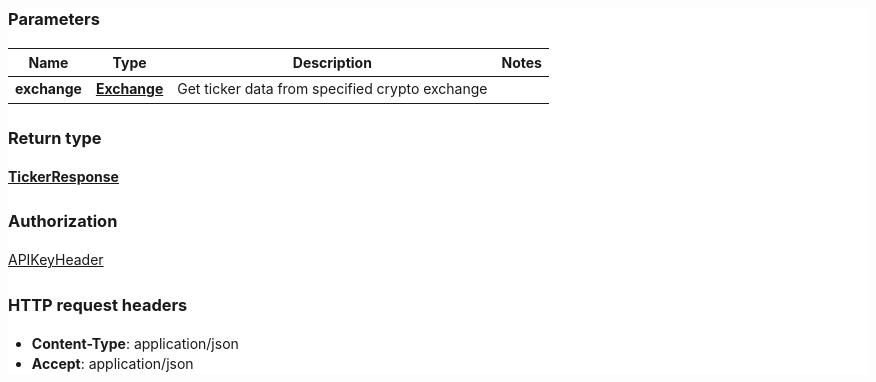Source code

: ### Parameters

Name | Type | Description  | Notes
------------- | ------------- | ------------- | -------------
 **exchange** | [**Exchange**](Exchange.md)| Get ticker data from specified crypto exchange |

### Return type

[**TickerResponse**](TickerResponse.md)

### Authorization

[APIKeyHeader](../README.md#APIKeyHeader)

### HTTP request headers

 - **Content-Type**: application/json
 - **Accept**: application/json

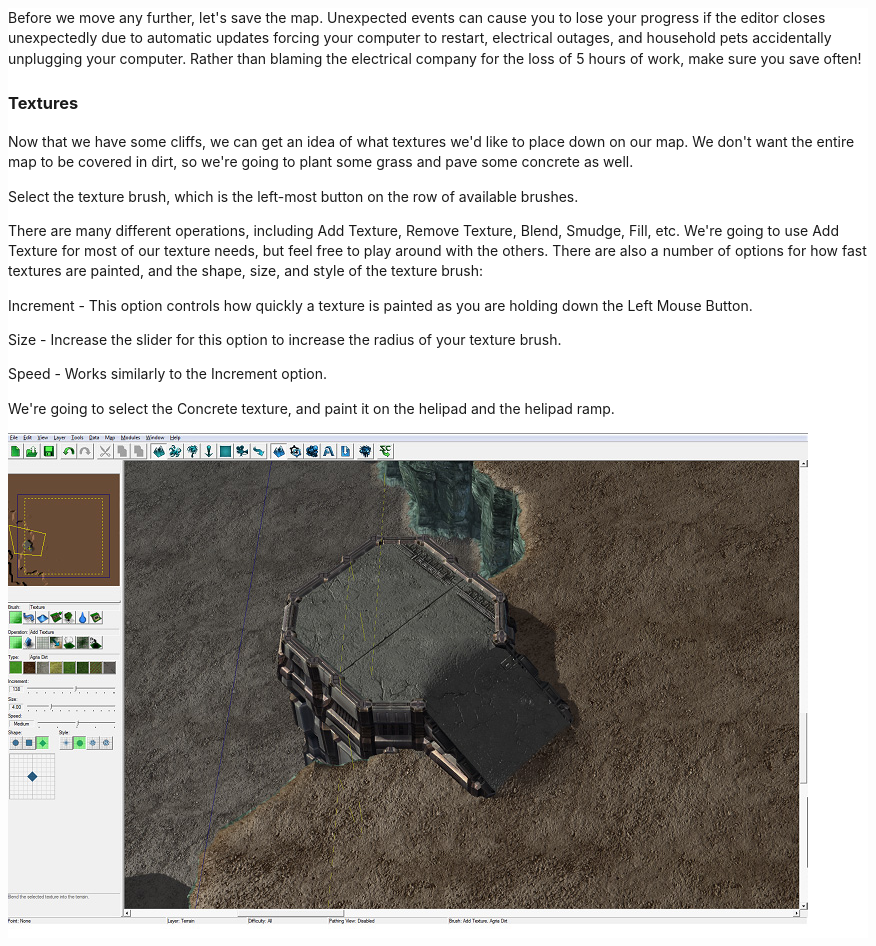 Before we move any further, let's save the map. Unexpected events can cause you to lose your progress if the editor closes unexpectedly due to automatic updates forcing your computer to restart, electrical outages, and household pets accidentally unplugging your computer. Rather than blaming the electrical company for the loss of 5 hours of work, make sure you save often!

### Textures

Now that we have some cliffs, we can get an idea of what textures we'd like to place down on our map. We don't want the entire map to be covered in dirt, so we're going to plant some grass and pave some concrete as well.

Select the texture brush, which is the left-most button on the row of available brushes.

There are many different operations, including Add Texture, Remove Texture, Blend, Smudge, Fill, etc. We're going to use Add Texture for most of our texture needs, but feel free to play around with the others. There are also a number of options for how fast textures are painted, and the shape, size, and style of the texture brush:

Increment - This option controls how quickly a texture is painted as you are holding down the Left Mouse Button.

Size - Increase the slider for this option to increase the radius of your texture brush.

Speed - Works similarly to the Increment option.

We're going to select the Concrete texture, and paint it on the helipad and the helipad ramp.

![img](006-textures-concreteonhelipad.jpg)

+===+

▸ ASSIGNMENT: In the records above, find the line with "### Authorization" and the line with "Before we move", then restate word for word only those two lines and all lines between, omitting pictures.

▸ ANSWER TO THIS PROBLEM:
### Authorization

[APIKeyHeader](../README.md#APIKeyHeader)

### HTTP request headers

 - **Content-Type**: application/json
 - **Accept**: application/json

 Before we move any further, let's save the map. Unexpected events can cause you to lose your progress if the editor closes unexpectedly due to automatic updates forcing your computer to restart, electrical outages, and household pets accidentally unplugging your computer. Rather than blaming the electrical company for the loss of 5 hours of work, make sure you save often!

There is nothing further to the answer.